The lower courts dismissed the plaintiffs’ claims on timeliness grounds, given that the purported discriminatory pay decisions occurred well outside the two-year limitations period (arguably at the time of their hire).

Disagreeing, the New Jersey Supreme Court held the complaints were timely with regard to the discriminatory wages paid during the two-year period preceding the lawsuit.

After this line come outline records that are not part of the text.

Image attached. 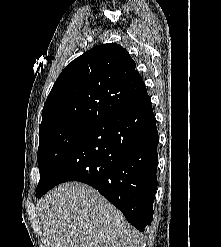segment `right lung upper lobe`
I'll list each match as a JSON object with an SVG mask.
<instances>
[{
	"mask_svg": "<svg viewBox=\"0 0 221 247\" xmlns=\"http://www.w3.org/2000/svg\"><path fill=\"white\" fill-rule=\"evenodd\" d=\"M146 95L125 48L116 43L96 46L59 75L44 104L39 131L69 123L96 125Z\"/></svg>",
	"mask_w": 221,
	"mask_h": 247,
	"instance_id": "obj_1",
	"label": "right lung upper lobe"
}]
</instances>
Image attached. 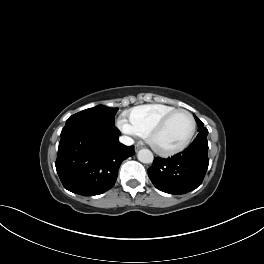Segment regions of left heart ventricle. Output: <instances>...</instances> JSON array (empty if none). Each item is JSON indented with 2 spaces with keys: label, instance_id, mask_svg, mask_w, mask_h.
Returning <instances> with one entry per match:
<instances>
[{
  "label": "left heart ventricle",
  "instance_id": "left-heart-ventricle-1",
  "mask_svg": "<svg viewBox=\"0 0 264 264\" xmlns=\"http://www.w3.org/2000/svg\"><path fill=\"white\" fill-rule=\"evenodd\" d=\"M192 123L186 114L175 115L155 137V144L163 149L182 144L190 135Z\"/></svg>",
  "mask_w": 264,
  "mask_h": 264
}]
</instances>
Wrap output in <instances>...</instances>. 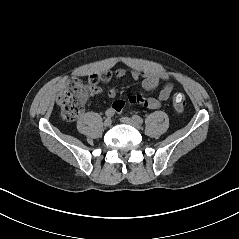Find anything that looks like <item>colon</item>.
Listing matches in <instances>:
<instances>
[{"instance_id":"colon-1","label":"colon","mask_w":239,"mask_h":239,"mask_svg":"<svg viewBox=\"0 0 239 239\" xmlns=\"http://www.w3.org/2000/svg\"><path fill=\"white\" fill-rule=\"evenodd\" d=\"M94 78L84 82L80 79H70L66 88L60 93L57 104L60 108L61 116L66 121L77 119L83 111L84 103L91 94ZM185 97L182 93H176L173 98V107L177 115L183 113Z\"/></svg>"}]
</instances>
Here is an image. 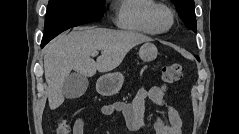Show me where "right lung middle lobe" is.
Wrapping results in <instances>:
<instances>
[{
	"mask_svg": "<svg viewBox=\"0 0 239 134\" xmlns=\"http://www.w3.org/2000/svg\"><path fill=\"white\" fill-rule=\"evenodd\" d=\"M105 0H49L43 38H54L64 30L101 20Z\"/></svg>",
	"mask_w": 239,
	"mask_h": 134,
	"instance_id": "dd1d6c3e",
	"label": "right lung middle lobe"
}]
</instances>
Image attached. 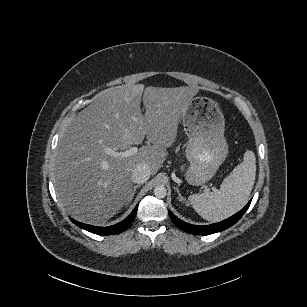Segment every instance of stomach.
<instances>
[{"mask_svg":"<svg viewBox=\"0 0 307 307\" xmlns=\"http://www.w3.org/2000/svg\"><path fill=\"white\" fill-rule=\"evenodd\" d=\"M182 124L188 136L185 152L190 162L184 176L191 185H203L212 179L228 155L224 116L214 100L194 97L182 115Z\"/></svg>","mask_w":307,"mask_h":307,"instance_id":"stomach-1","label":"stomach"}]
</instances>
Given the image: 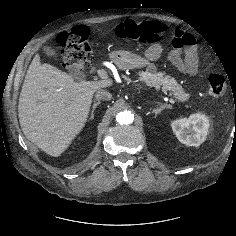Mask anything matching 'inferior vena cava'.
Instances as JSON below:
<instances>
[{"label":"inferior vena cava","instance_id":"1","mask_svg":"<svg viewBox=\"0 0 236 236\" xmlns=\"http://www.w3.org/2000/svg\"><path fill=\"white\" fill-rule=\"evenodd\" d=\"M96 100H111L112 94L106 90H98L95 94Z\"/></svg>","mask_w":236,"mask_h":236}]
</instances>
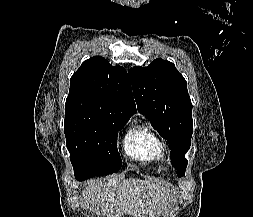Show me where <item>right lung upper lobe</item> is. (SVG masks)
I'll return each mask as SVG.
<instances>
[{
    "mask_svg": "<svg viewBox=\"0 0 253 217\" xmlns=\"http://www.w3.org/2000/svg\"><path fill=\"white\" fill-rule=\"evenodd\" d=\"M136 112L129 74L101 56L84 61L70 79L65 114L128 120Z\"/></svg>",
    "mask_w": 253,
    "mask_h": 217,
    "instance_id": "obj_1",
    "label": "right lung upper lobe"
}]
</instances>
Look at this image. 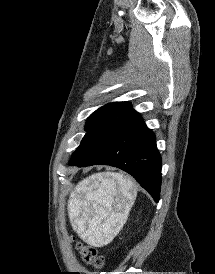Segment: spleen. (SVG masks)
I'll list each match as a JSON object with an SVG mask.
<instances>
[{
    "instance_id": "3e777b00",
    "label": "spleen",
    "mask_w": 215,
    "mask_h": 274,
    "mask_svg": "<svg viewBox=\"0 0 215 274\" xmlns=\"http://www.w3.org/2000/svg\"><path fill=\"white\" fill-rule=\"evenodd\" d=\"M136 195L134 183L127 176L92 175L81 181L71 194L69 214L84 240L104 244L112 239L111 225L126 217Z\"/></svg>"
}]
</instances>
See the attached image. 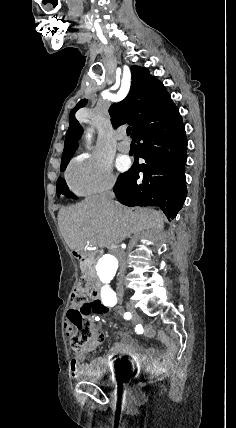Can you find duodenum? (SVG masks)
I'll use <instances>...</instances> for the list:
<instances>
[{"mask_svg": "<svg viewBox=\"0 0 236 428\" xmlns=\"http://www.w3.org/2000/svg\"><path fill=\"white\" fill-rule=\"evenodd\" d=\"M74 255L76 257V259L78 260V262L83 265L86 257L82 252H74ZM102 289L101 286L98 284H93L91 287V294L93 295V297H95L96 299H100L102 297Z\"/></svg>", "mask_w": 236, "mask_h": 428, "instance_id": "410a0bca", "label": "duodenum"}]
</instances>
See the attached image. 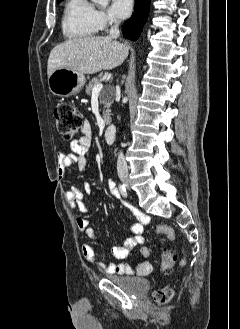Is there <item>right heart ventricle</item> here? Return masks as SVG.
<instances>
[{
  "label": "right heart ventricle",
  "mask_w": 240,
  "mask_h": 329,
  "mask_svg": "<svg viewBox=\"0 0 240 329\" xmlns=\"http://www.w3.org/2000/svg\"><path fill=\"white\" fill-rule=\"evenodd\" d=\"M95 8L89 0H68L62 16V32L68 39H84L98 31Z\"/></svg>",
  "instance_id": "1"
}]
</instances>
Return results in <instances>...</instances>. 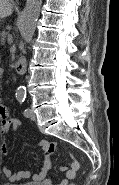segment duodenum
I'll use <instances>...</instances> for the list:
<instances>
[{
  "mask_svg": "<svg viewBox=\"0 0 119 185\" xmlns=\"http://www.w3.org/2000/svg\"><path fill=\"white\" fill-rule=\"evenodd\" d=\"M15 70L18 74L23 75L27 70V61L24 58H18L15 61Z\"/></svg>",
  "mask_w": 119,
  "mask_h": 185,
  "instance_id": "1",
  "label": "duodenum"
}]
</instances>
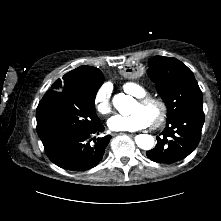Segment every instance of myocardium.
I'll list each match as a JSON object with an SVG mask.
<instances>
[{
    "label": "myocardium",
    "instance_id": "obj_1",
    "mask_svg": "<svg viewBox=\"0 0 221 221\" xmlns=\"http://www.w3.org/2000/svg\"><path fill=\"white\" fill-rule=\"evenodd\" d=\"M137 102L141 105L156 104L159 107L160 112L157 119L151 123L152 128H158L164 123L168 109L166 103L162 99L152 96H144L138 98Z\"/></svg>",
    "mask_w": 221,
    "mask_h": 221
}]
</instances>
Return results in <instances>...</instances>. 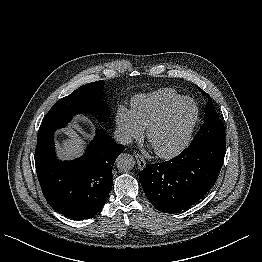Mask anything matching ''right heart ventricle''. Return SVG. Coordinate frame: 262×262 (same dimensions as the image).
Masks as SVG:
<instances>
[{
	"label": "right heart ventricle",
	"instance_id": "right-heart-ventricle-1",
	"mask_svg": "<svg viewBox=\"0 0 262 262\" xmlns=\"http://www.w3.org/2000/svg\"><path fill=\"white\" fill-rule=\"evenodd\" d=\"M183 97L170 88L140 94L133 98L131 112L141 128L147 129L167 107Z\"/></svg>",
	"mask_w": 262,
	"mask_h": 262
}]
</instances>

Notwithstanding the ostensibly plaintiff-friendly result, the court did not find the plaintiffs could recover for any discriminatory wages paid earlier than the two-year period preceding their lawsuit, thereby rejecting the plaintiffs’ continuing violation argument.

  • Final Thoughts
  • While the Alexander case involved disparate payment based upon gender and age, the same analysis would apply to disparate pay based on other protected characteristics, such as race.
  • It is unclear whether New Jersey courts will apply the Alexander analysis to forms of unlawful conduct other than pure wage discrimination, such as unequal wages resulting from an unlawful failure to promote or poor performance evaluation.
  • In the wake of Alexander, employers should self-police (potentially with attorney assistance) their compensation schemes to ensure they do not disparately treat or impact individuals in protected classes, given that employers could be on the hook for the effect of such policies years down the road.